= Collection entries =
·····

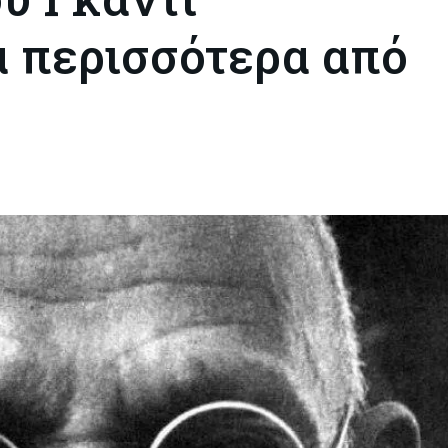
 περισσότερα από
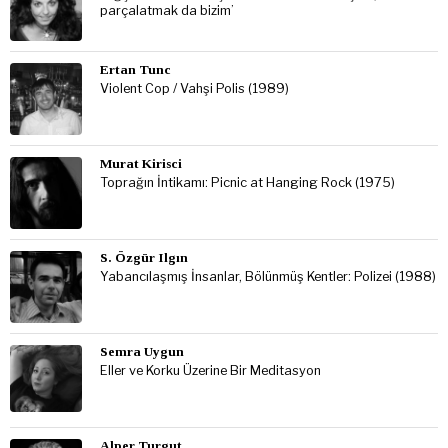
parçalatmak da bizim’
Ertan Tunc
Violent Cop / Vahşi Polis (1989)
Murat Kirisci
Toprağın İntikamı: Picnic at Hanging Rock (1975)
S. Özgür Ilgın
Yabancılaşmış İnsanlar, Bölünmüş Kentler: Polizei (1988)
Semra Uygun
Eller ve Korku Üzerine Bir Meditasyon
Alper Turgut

·····

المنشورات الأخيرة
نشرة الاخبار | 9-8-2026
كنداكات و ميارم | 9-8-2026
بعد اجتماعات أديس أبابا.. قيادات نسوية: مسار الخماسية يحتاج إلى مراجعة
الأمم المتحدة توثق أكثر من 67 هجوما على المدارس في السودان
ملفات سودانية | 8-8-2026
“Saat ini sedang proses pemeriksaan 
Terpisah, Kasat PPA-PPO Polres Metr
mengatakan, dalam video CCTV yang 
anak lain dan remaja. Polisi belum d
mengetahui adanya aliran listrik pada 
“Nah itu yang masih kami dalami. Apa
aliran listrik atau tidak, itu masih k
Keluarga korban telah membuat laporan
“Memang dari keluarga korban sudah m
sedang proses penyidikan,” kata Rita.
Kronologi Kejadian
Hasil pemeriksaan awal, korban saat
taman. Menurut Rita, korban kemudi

·····

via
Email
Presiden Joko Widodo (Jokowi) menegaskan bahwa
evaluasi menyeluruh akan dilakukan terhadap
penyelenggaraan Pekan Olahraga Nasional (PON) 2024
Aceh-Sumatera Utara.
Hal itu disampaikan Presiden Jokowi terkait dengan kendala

·····

Using the entries above, repeat only the lines from the one containing "parçalatmak da bizim’" through the one containing "Alper Turgut", end lines included.

parçalatmak da bizim’
Ertan Tunc
Violent Cop / Vahşi Polis (1989)
Murat Kirisci
Toprağın İntikamı: Picnic at Hanging Rock (1975)
S. Özgür Ilgın
Yabancılaşmış İnsanlar, Bölünmüş Kentler: Polizei (1988)
Semra Uygun
Eller ve Korku Üzerine Bir Meditasyon
Alper Turgut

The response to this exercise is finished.